Citizen Science

Global issues are changing the natural world. Now, more than ever, it is important for all of us to assist scientists in gathering baseline data that can be analyzed in real time.

Citizen Science started in 1900, with ornithologist and founder of Audubon Magazine, Frank M. Chapman. At that time, many ornithologists and conservationists worried about the decline in bird populations, especially with the popularity of hunting birds for sport. Chapman proposed the Christmas Bird Count (CBC) as an alternative to seasonal hunting. The first year, 28 birders identified, counted, and recorded all the birds seen during the holiday season. A total of 90 species was identified among 25 count circles across the country.

So began what is considered the world’s most significant, longest running, citizen science project. All that effort has paid off. Today, data from 116 annual Christmas Bird Counts has become an invaluable resource to scientists studying avian population trends. Many organizations turn to the database to analyze population shifts in avian species across the world, with Audubon leading the way in analyzing the impacts of climate change and other global impacts on birds.

The Christmas Bird Count is one of hundreds of citizen science projects out there, actively mobilizing everyday people to study the natural world around them and then share their observations and data with scientists. Citizens experience real field work, researchers gain greater depth and breadth of data for analysis, and all play a significant role in the scientific process.

The landscape of western Pennsylvania is in flux. Global issues, like climate change, coupled with local impacts, like those from development, are changing the natural world. Now, more than ever, it is important for all of us to assist scientists in gathering baseline data that can be analyzed in real time, with actions implemented as quickly as possible. Citizen science comes with minimal time requirements and many observations can be accomplished from the comforts of your own home. Anyone with an interest—regardless of experience or training—is welcomed and encouraged to participate.

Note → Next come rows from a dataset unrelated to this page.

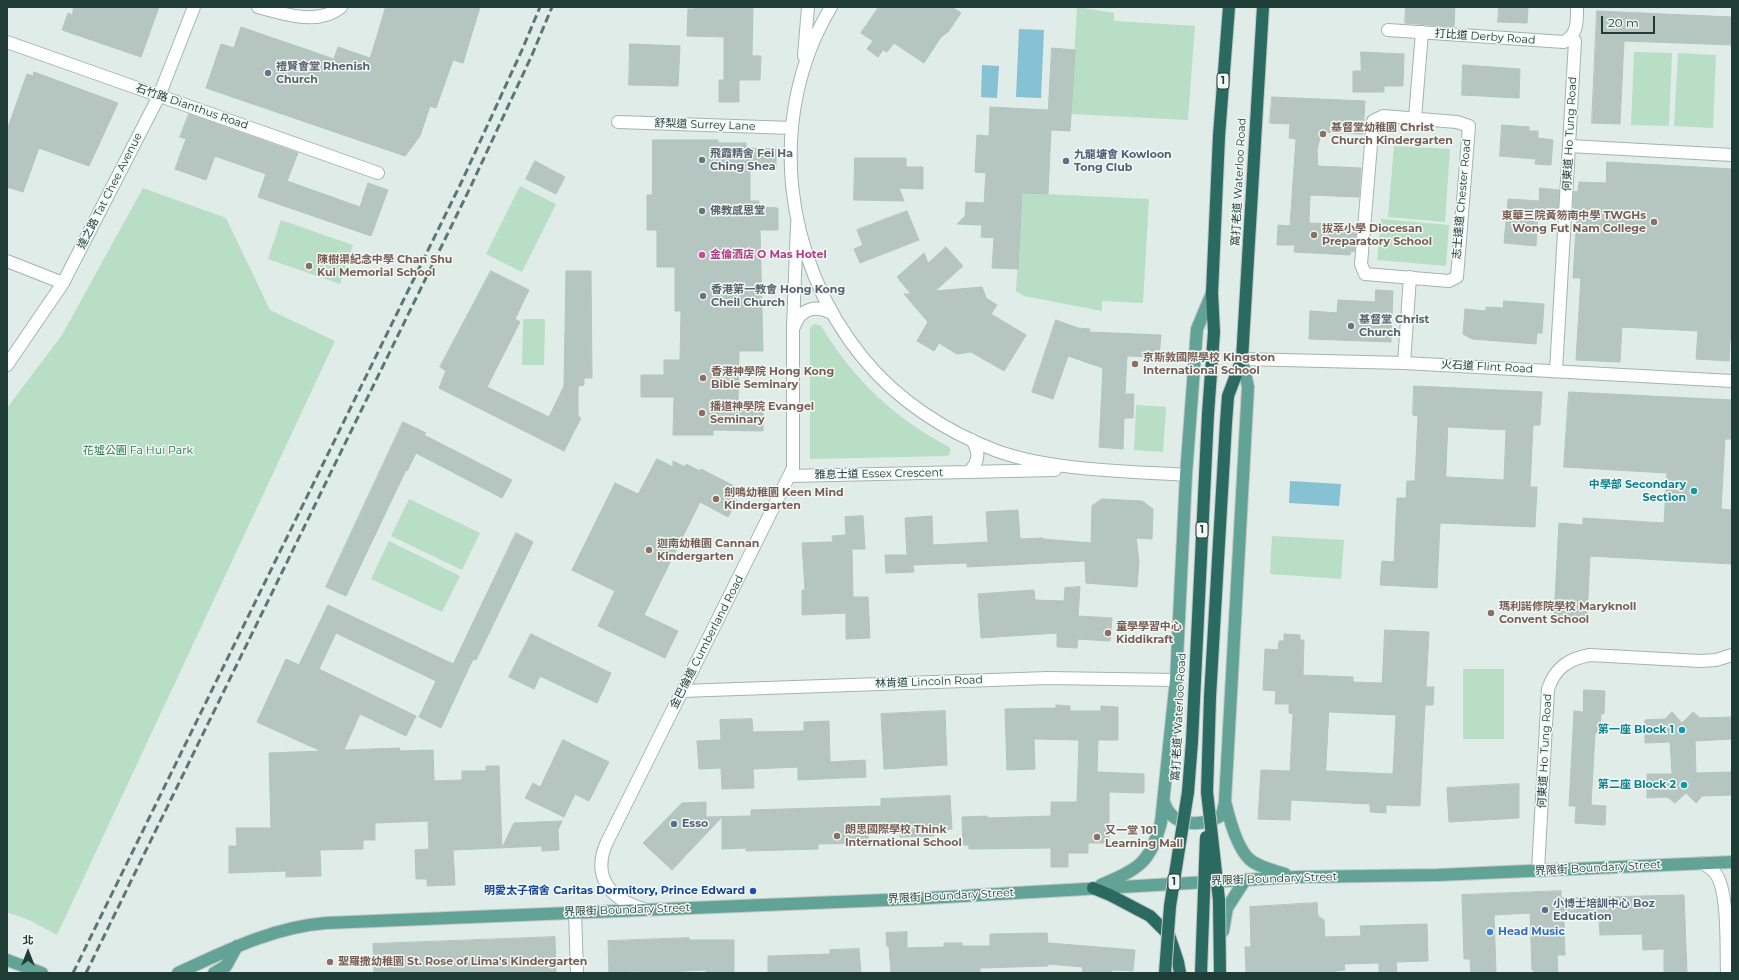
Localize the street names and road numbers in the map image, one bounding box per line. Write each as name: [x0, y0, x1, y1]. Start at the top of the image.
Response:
street label: 打比道 Derby Road: [1434, 27, 1536, 47]
road number: 1: [1217, 73, 1229, 89]
street label: 何東道 Ho Tung Road: [1560, 76, 1580, 192]
street label: 石竹路 Dianthus Road: [134, 82, 250, 132]
street label: 舒梨道 Surrey Lane: [654, 117, 756, 133]
street label: 窩打老道 Waterloo Road: [1229, 117, 1249, 247]
street label: 達之路 Tat Chee Avenue: [75, 131, 145, 251]
street label: 志士達道 Chester Road: [1450, 138, 1474, 260]
street label: 火石道 Flint Road: [1441, 358, 1533, 376]
street label: 雅息士道 Essex Crescent: [814, 466, 944, 482]
road number: 1: [1196, 522, 1208, 538]
street label: 金巴倫道 Cumberland Road: [668, 573, 746, 711]
street label: 窩打老道 Waterloo Road: [1169, 652, 1189, 782]
street label: 林肯道 Lincoln Road: [875, 674, 983, 690]
street label: 何東道 Ho Tung Road: [1535, 693, 1555, 809]
street label: 界限街 Boundary Street: [1535, 858, 1661, 878]
street label: 界限街 Boundary Street: [1211, 870, 1337, 888]
road number: 1: [1168, 874, 1180, 890]
street label: 界限街 Boundary Street: [888, 886, 1014, 906]
street label: 界限街 Boundary Street: [564, 901, 690, 919]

As a member of ASWP’s Western PA Citizen Science Corps, you will be able to choose the projects that interest you and as varied as birds, lady bugs, fireflies, and even plant phenology. For each project that you select, you will:

  • Attend the training session, which provides project details and natural history information
  • Select a location to perform your own observations, and participate in the project consistently.
  • Select 1—2 days to perform the same observations at Beechwood Farms Nature Reserve, Succop Nature Park, Todd Nature Reserve or other ASWP designated areas.
  • Assist ASWP with project work open to the general public.

ASWP also offers free citizen science programs at locations across our service region. These programs are made possible by a generous donation from the Dominion Foundation.